*Copyright (c) Microsoft Corporation. All rights reserved.*

*Licensed under the MIT License.*

# Text Classification of MultiNLI Sentences using BERT

In [1]:
import sys
sys.path.append("../../")
import os
import pandas as pd
from sklearn.metrics import classification_report
from sklearn.preprocessing import LabelEncoder
from sklearn.model_selection import train_test_split
from utils_nlp.dataset.multinli import load_pandas_df
from utils_nlp.eval.classification import eval_classification
from utils_nlp.models.bert.sequence_classification import BERTSequenceClassifier
from utils_nlp.models.bert.common import Language, Tokenizer
from utils_nlp.common.timer import Timer
import torch
import torch.nn as nn
import numpy as np

## Introduction
In this notebook, we fine-tune and evaluate a pretrained [BERT](https://arxiv.org/abs/1810.04805) model on a subset of the [MultiNLI](https://www.nyu.edu/projects/bowman/multinli/) dataset.

We use a [sequence classifier](../../utils_nlp/models/bert/sequence_classification.py) that wraps [Hugging Face's PyTorch implementation](https://github.com/huggingface/pytorch-pretrained-BERT) of Google's [BERT](https://github.com/google-research/bert).

In [2]:
DATA_FOLDER = "../../../temp"
BERT_CACHE_DIR = "../../../temp"
LANGUAGE = Language.ENGLISH
TO_LOWER = True
MAX_LEN = 150
BATCH_SIZE = 32
NUM_GPUS = 2
NUM_EPOCHS = 1
TRAIN_SIZE = 0.6
LABEL_COL = "genre"
TEXT_COL = "sentence1"

## Read Dataset
We start by loading a subset of the data. The following function also downloads and extracts the files, if they don't exist in the data folder.

The MultiNLI dataset is mainly used for natural language inference (NLI) tasks, where the inputs are sentence pairs and the labels are entailment indicators. The sentence pairs are also classified into *genres* that allow for more coverage and better evaluation of NLI models.

For our classification task, we use the first sentence only as the text input, and the corresponding genre as the label. We select the examples corresponding to one of the entailment labels (*neutral* in this case) to avoid duplicate rows, as the sentences are not unique, whereas the sentence pairs are.

In [3]:
df = load_pandas_df(DATA_FOLDER, "train")
df = df[df["gold_label"]=="neutral"]  # get unique sentences

In [4]:
df[[LABEL_COL, TEXT_COL]].head()

Unnamed: 0,genre,sentence1
0,government,Conceptually cream skimming has two basic dime...
4,telephone,yeah i tell you what though if you go price so...

SUPPLIED DATA:
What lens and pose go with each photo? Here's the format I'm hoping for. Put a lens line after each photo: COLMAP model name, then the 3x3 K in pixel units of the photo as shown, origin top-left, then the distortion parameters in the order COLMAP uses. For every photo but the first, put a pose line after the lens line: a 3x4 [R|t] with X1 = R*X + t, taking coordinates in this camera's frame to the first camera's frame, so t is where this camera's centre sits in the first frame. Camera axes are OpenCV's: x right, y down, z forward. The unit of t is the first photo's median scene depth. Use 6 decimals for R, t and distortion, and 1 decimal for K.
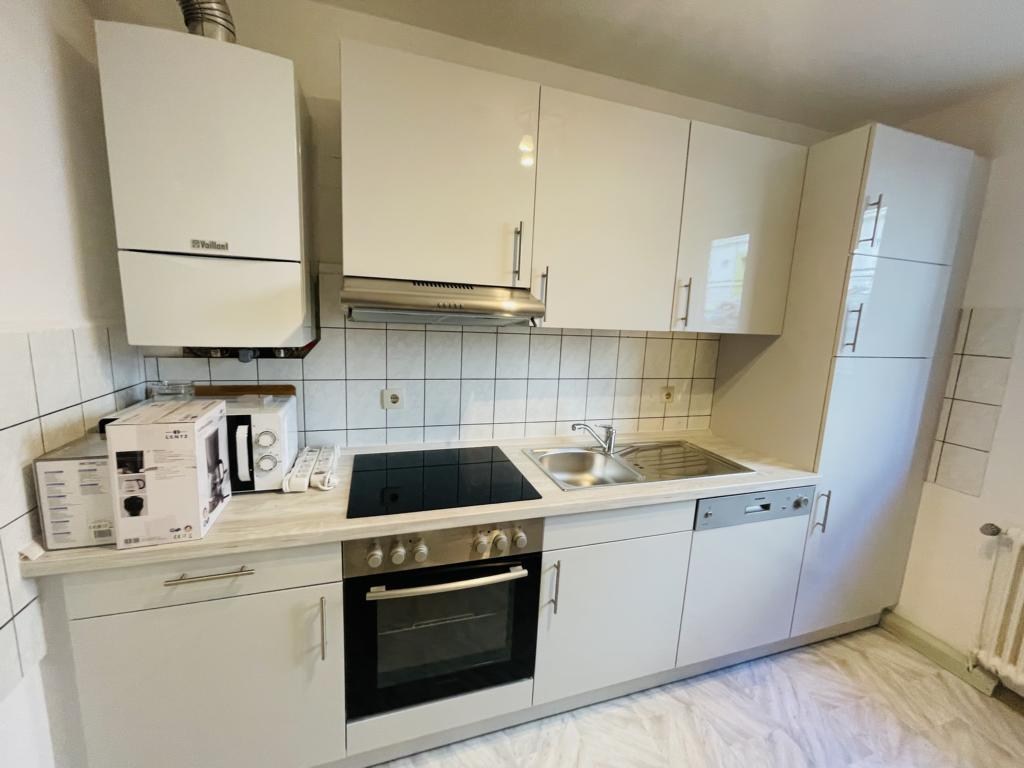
lens RADIAL K [[412.3, 0, 506.4], [0, 412.3, 377.9], [0, 0, 1]] dist [-0.003137, 0.000128]
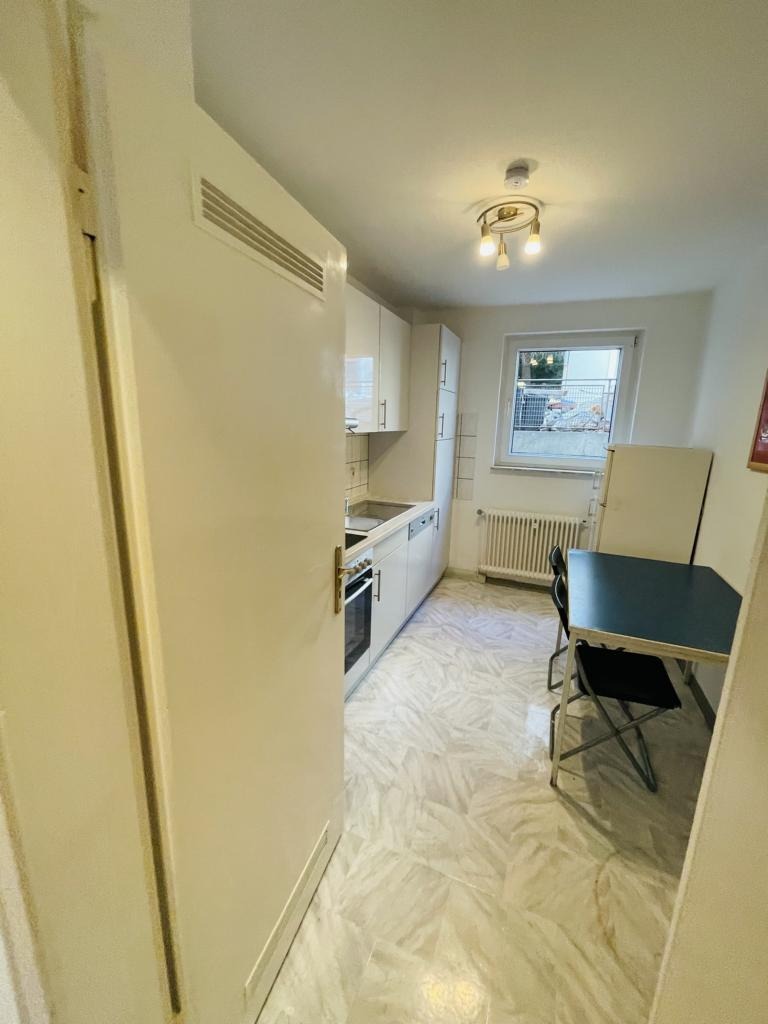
lens RADIAL K [[412.3, 0, 386.5], [0, 412.3, 507.6], [0, 0, 1]] dist [-0.003137, 0.000128]
pose [[0.645949, -0.185381, 0.740529, -0.913326], [0.120487, 0.982665, 0.140898, -0.043580], [-0.753812, -0.001789, 0.657087, -0.129056]]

WHAT YOU NEED TO DO:
A: Copy out everything in the BERT classification notebook from "## Read Dataset" down to "sentence pairs are.".
B: In the BERT classification notebook, which entailment label is used to select examples?

RESPONSES BY TASK:
A:
## Read Dataset
We start by loading a subset of the data. The following function also downloads and extracts the files, if they don't exist in the data folder.

The MultiNLI dataset is mainly used for natural language inference (NLI) tasks, where the inputs are sentence pairs and the labels are entailment indicators. The sentence pairs are also classified into *genres* that allow for more coverage and better evaluation of NLI models.

For our classification task, we use the first sentence only as the text input, and the corresponding genre as the label. We select the examples corresponding to one of the entailment labels (*neutral* in this case) to avoid duplicate rows, as the sentences are not unique, whereas the sentence pairs are.

B: The neutral label.